Given passage.
In this entry I’d like to talk further about these figures. As you can see, the all have unique head sculpts, but arms, body and legs are repeated for different figures. There are only 8 types of body, 6 types of waist… for 18 figures, and this is probably the biggest flaw in this collection. It is true that with different colours and combinations it is difficult to notice that some parts in two different figures are actually the same, but if they had designed more body parts, they could have expanded the Corps universe much further.

In a second wave new figures were created, but surprisingly, these new parts were used only for the new figures, and not recombined with old parts to produce more new characters. I expect to show them here some other time soon.

Further waves had almost no new figures because Lanard decided to focus in new series, like the futuristic/space-themed S.T.A.R. line, or the Action Rescue line, specially after 9/11. These parts could also have been recombined to create new characters, but I guess the Corps line was not so successful as these other lines at the time.

The body parts are sometimes criticized due to the big size of their heads, but in my opinion, these are correctly casted, and have the proportional size to their bodies.

After the first wave of figures which I have show in the last three entries, the second wave 1990 was released with many repaints (also new figures, as said before) in very bright colours and flashy outfits. This is curious, since Hasbro didn’t create any bright coloured figure until 1991, so it cannot be said that Lanard copied Hasbro this time. In following waves (1996, 1999, 2001,…) the figures recovered more suitable colours for war and combat, and some of them were decorated using similar colours creating “teams”, but this is something I’d like to talk some other time.

Supplied data.
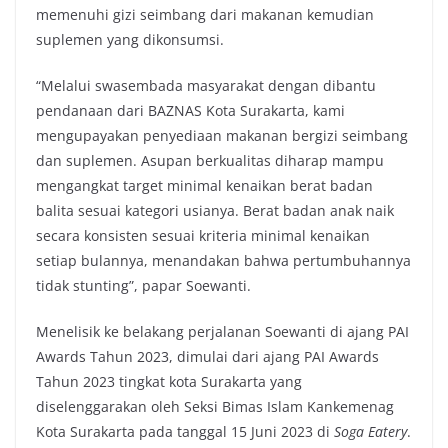
memenuhi gizi seimbang dari makanan kemudian
suplemen yang dikonsumsi.
“Melalui swasembada masyarakat dengan dibantu
pendanaan dari BAZNAS Kota Surakarta, kami
mengupayakan penyediaan makanan bergizi seimbang
dan suplemen. Asupan berkualitas diharap mampu
mengangkat target minimal kenaikan berat badan
balita sesuai kategori usianya. Berat badan anak naik
secara konsisten sesuai kriteria minimal kenaikan
setiap bulannya, menandakan bahwa pertumbuhannya
tidak stunting”, papar Soewanti.
Menelisik ke belakang perjalanan Soewanti di ajang PAI
Awards Tahun 2023, dimulai dari ajang PAI Awards
Tahun 2023 tingkat kota Surakarta yang
diselenggarakan oleh Seksi Bimas Islam Kankemenag
Kota Surakarta pada tanggal 15 Juni 2023 di
Soga Eatery
.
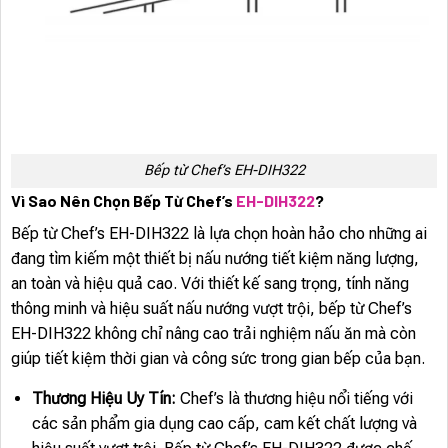
Bếp từ Chef’s EH-DIH322
Vì Sao Nên Chọn Bếp Từ Chef’s
EH-DIH322
?
Bếp từ Chef’s EH-DIH322 là lựa chọn hoàn hảo cho những ai
đang tìm kiếm một thiết bị nấu nướng tiết kiệm năng lượng,
an toàn và hiệu quả cao. Với thiết kế sang trọng, tính năng
thông minh và hiệu suất nấu nướng vượt trội, bếp từ Chef’s
EH-DIH322 không chỉ nâng cao trải nghiệm nấu ăn mà còn
giúp tiết kiệm thời gian và công sức trong gian bếp của bạn.
Thương Hiệu Uy Tín:
Chef’s là thương hiệu nổi tiếng với
các sản phẩm gia dụng cao cấp, cam kết chất lượng và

Tasks.
• A. List every year that appears as a four-digit number in the passage about the Corps action figures.
• B. Carry on the passage about the Corps action figures, picking up after its final sentence.
The items placed after the passage on the Corps figures are not needed here.

Written responses.
• A. 1990, 1991, 1996, 1999, 2001

• B.
To finish this series of articles, I’d like to say, that I am working in a visual guide of all Corps figures ever released. If you’re interested in helping me with this guide, please contact me. I still need some pictures. Thanks!

SHARK: The frogman is also a great figure, mostly because of its accessories and its grey suit. He really looks like a frogman. This is the only figure with specially designed legs, that simulate flippers.
Tactical Profile: Underwater exploration, surveillance and demolition
Dossier: Annapolis graduate and former Commander in the Navy SEAL’s. He has never had a mission fail, no matter how difficult.

FOX: Maybe my favorite figure today (not during my childhood) together with Bengala is Fox, some kind of nazi general, with a patch in the eye. Great colour scheme, an unmissable figure! There seems to be one variant of this figure with a different waist part.
Tactical Profile: Strategic mission planning and command. Excels at large scale, multi-force operations.
Dossier: Impeccable service record in High Command of NATO forces. Brilliantly directed operations combining land, sea and air power.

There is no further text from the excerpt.